Sinto-me mais bonita. Não mudei nada, continuo a andar com o cabelo desarrumado e até com cabelos brancos a aparecer em grande quantidade, as unhas por pintar e até roídas por vezes, as sobrancelhas a precisarem de manutenção, o rosto sem maquilhagem ou até qualquer creme, nem me lembro quando foi a última vez que meti creme no corpo, mas mesmo com estas coisas todas sinto-me bem. Não precisamos destas coisas todas para estarmos felizes. Como é óbvio eu gosto de andar arranjada mas tenho concentrado o meu tempo em pôr-me linda por dentro e sei que isso se vai refletir no exterior mais dia menos dia.

Ando com vontade de ir as compras e renovar o meu guarda roupa, mas sei que isso só pode ser feito de forma gradual pelos custos associados. Não me importo, basta-me um batom novo e umas jeans novas que assentem bem e sou uma mulher feliz!

Cada vez dou mais valor aos momentos e menos às coisas.

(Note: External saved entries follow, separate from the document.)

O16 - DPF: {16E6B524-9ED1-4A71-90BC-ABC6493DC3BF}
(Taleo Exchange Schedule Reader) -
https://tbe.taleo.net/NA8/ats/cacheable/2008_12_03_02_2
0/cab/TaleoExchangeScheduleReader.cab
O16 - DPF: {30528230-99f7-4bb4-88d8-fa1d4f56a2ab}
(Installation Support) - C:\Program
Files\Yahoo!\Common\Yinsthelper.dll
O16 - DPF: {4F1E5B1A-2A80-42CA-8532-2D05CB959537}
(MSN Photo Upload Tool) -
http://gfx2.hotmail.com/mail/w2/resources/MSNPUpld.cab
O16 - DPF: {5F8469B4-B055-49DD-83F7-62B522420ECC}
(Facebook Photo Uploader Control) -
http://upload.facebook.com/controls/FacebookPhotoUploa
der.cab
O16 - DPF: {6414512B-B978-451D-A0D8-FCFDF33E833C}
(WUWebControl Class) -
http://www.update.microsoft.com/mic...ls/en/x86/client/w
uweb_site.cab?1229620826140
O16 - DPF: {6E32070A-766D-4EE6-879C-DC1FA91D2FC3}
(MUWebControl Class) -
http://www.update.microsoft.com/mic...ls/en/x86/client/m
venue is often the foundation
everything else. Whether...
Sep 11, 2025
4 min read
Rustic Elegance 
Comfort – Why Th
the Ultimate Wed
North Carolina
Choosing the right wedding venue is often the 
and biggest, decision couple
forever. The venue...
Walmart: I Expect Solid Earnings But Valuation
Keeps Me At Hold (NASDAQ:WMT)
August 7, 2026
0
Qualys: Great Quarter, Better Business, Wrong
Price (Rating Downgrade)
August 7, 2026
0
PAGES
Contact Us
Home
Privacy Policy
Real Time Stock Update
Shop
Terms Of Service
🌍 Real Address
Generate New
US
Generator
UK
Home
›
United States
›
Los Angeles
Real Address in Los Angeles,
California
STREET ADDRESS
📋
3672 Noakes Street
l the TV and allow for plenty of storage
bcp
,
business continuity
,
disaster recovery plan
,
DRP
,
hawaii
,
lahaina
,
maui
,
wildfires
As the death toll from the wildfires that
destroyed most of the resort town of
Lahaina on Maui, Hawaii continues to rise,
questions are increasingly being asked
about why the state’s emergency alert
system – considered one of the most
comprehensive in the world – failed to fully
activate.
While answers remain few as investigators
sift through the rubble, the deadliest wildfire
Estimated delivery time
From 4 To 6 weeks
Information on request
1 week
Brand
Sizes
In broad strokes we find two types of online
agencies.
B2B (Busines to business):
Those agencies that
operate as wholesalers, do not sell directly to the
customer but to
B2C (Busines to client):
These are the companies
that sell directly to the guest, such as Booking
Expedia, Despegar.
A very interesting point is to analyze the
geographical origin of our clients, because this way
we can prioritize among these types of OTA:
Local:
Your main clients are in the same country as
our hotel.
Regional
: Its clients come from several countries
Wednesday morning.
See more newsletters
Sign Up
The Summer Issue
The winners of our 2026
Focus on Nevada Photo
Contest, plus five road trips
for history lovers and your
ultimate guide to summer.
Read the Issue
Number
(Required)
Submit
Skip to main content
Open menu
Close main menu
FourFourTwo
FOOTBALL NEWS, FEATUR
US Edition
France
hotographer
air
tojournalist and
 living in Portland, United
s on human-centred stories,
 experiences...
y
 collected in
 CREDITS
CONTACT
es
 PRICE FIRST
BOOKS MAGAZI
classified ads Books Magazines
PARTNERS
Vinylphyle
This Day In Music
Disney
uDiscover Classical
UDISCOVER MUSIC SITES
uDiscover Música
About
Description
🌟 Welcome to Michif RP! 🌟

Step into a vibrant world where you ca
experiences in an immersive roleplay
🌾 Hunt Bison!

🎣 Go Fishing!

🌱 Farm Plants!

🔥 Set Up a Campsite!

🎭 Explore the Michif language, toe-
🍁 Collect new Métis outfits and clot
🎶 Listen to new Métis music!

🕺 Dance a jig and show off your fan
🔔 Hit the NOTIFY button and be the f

E acredito piamente que é nesse princípio que quero criar a minha filha. Quero que um dia ela se lembre dos bolos que fazíamos juntas, das brincadeiras incontáveis com o pai e os pinypons (como ela diz: brincar às malvadas), do colinho doce do avô ou das brincadeiras com as linhas e lãs das avó.

Acho que por enquanto estamos no bom caminho, ela e eu… caminhamos não rumo à felicidade mas em felicidade.